El Sindicato de Periodistas del Paraguay (SPP) repudió los despidos arbitrarios realizados por el Canal 11 “La Tele”, de la empresa Hispanoamérica SA, que afectaron a unos 25 compañeros y compañeras. La empresa forma parte del Grupo A.J.Vierci, cuya cabeza visible es el empresario stro- nista Antonio J. Vierci.
En la web del Grupo Vierci (http://www.grupovierci.com) se puede leer, en el enlace “nuestra gente”, lo siguiente: “El capital más importante del Grupo A.J. Vierci no se encuentra en ninguna cuenta bancaria. Se lo puede ver diseñando estrategias, concretando negocios o trabajando en las ofi- cinas y fábricas”.

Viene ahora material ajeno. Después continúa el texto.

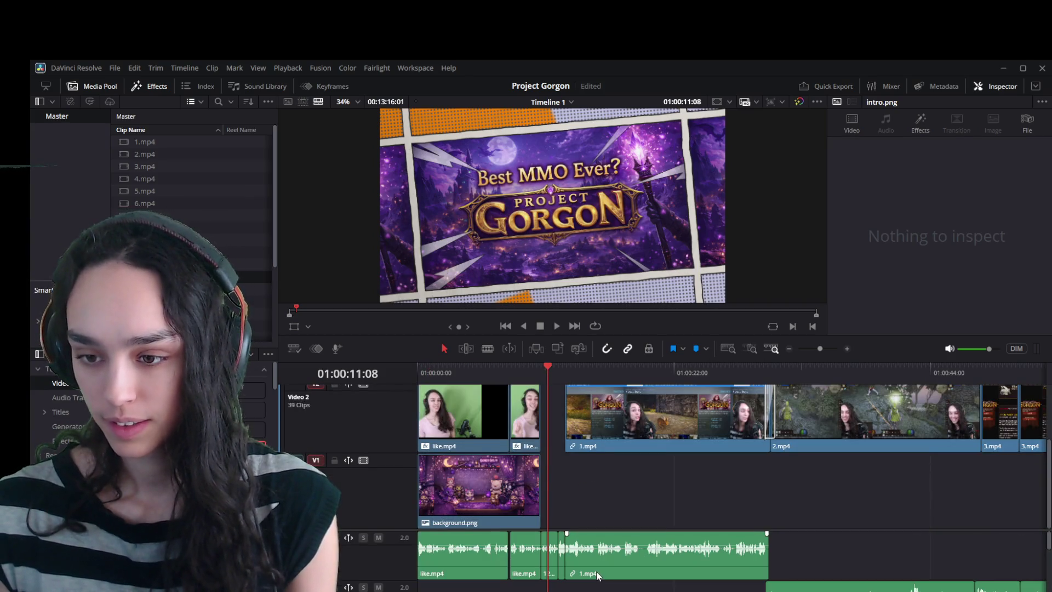
scroll(731, 477, right, 5)
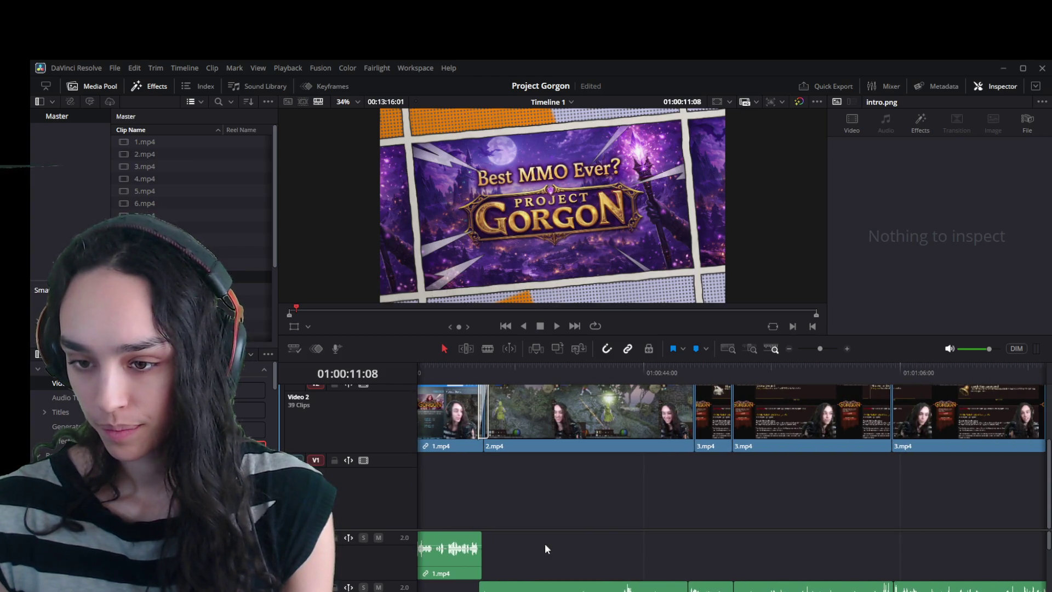
scroll(544, 549, down, 2)
drag(578, 371, 598, 379)
key(ctrl+equal)
key(ctrl+equal)
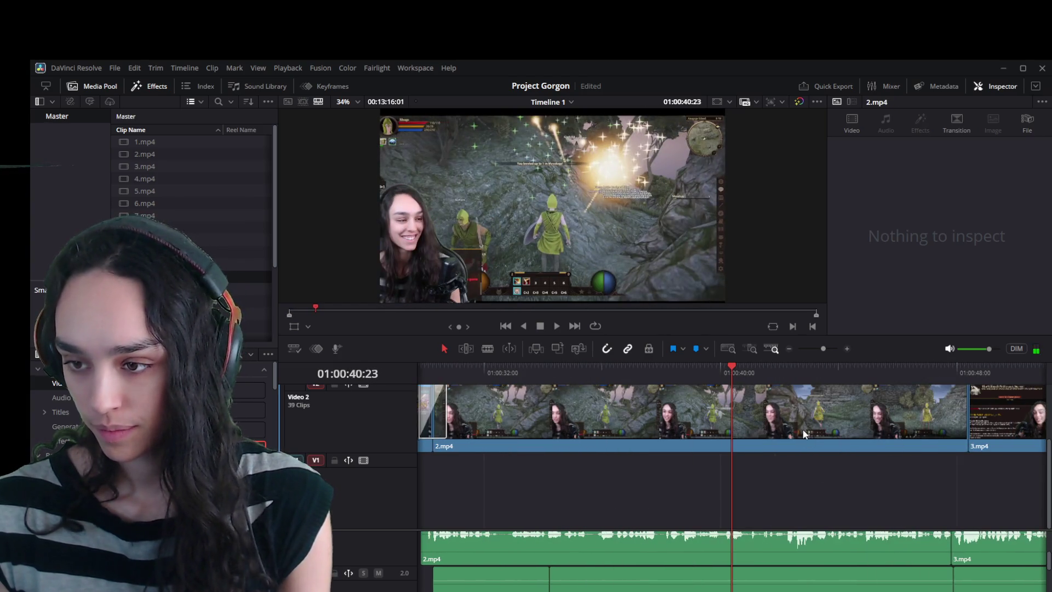
click(803, 431)
key(space)
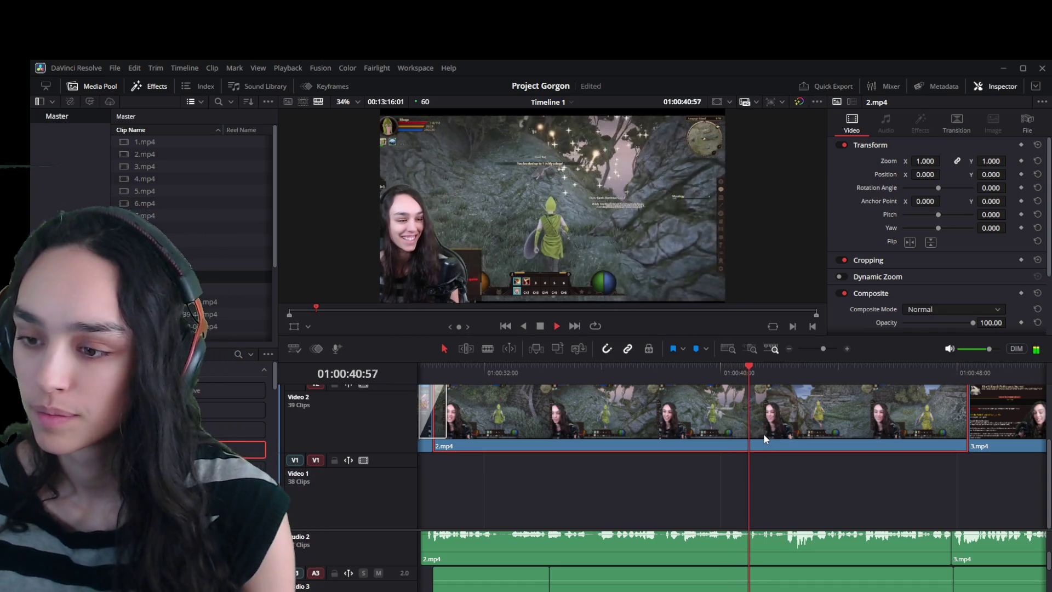
drag(740, 366, 745, 364)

Los despidos mostraron que para los directivos de la empresa, a la hora de evaluar el “debe” y el “haber” del balance, es más importante la chequera del patrón que el destino de 25 trabajadores.
Un comunicado del SPP del 1 de abril de 2009 señala que La Tele desmanteló el plantel de prensa de la emisora y también cesó a varios compañeros de otras áreas, tanto técnicas como comerciales, a solo seis meses del inicio de sus transmisiones. El SPP expresó su solidaridad con las compañeras y los compañeros que fueron cesados en condiciones totalmente injustificadas.
Empresa no siguió su filosofía
“Somos una empresa de crecimiento ordenado. Preferimos avanzar con pasos seguros, acompañando el crecimiento armonioso del negocio. Estamos convencidos de que el profesionalismo debe acompañar cada gestión. Es la clave para aceptar riesgos y asumir responsabilidades”, reza parte de la filosofía del Grupo Vierci
“Creemos en nuestra capacidad de integración. Los empleados más jóvenes aportan nuevas ideas, nuevos bríos, nuevos puntos de vista. Los más antiguos brindan todo el saber acumulado durante años de experiencia en el negocio”, según la empresa.
El hermoso mensaje señala después: “Nuestro objetivo es ser una empresa rentable, que genere crecimiento para todos, creando nuevas fuentes de trabajo y máximos beneficios para el país”.
Es evidente que Antonio J. Vierci no cumplió su filosofía en el caso de La Tele porque asumió riesgos empresariales sin ninguna responsabilidad con el personal contratado. Algunos de los despedidos quedaron muy golpeados porque ingresaron a esta empresa luego de haber renunciado a sus puestos de trabajo. Los jóvenes no llegaron a aportar al grupo empresarial “nuevas ideas, nuevos bríos, nuevos puntos de vista” porque quedaron en la calle.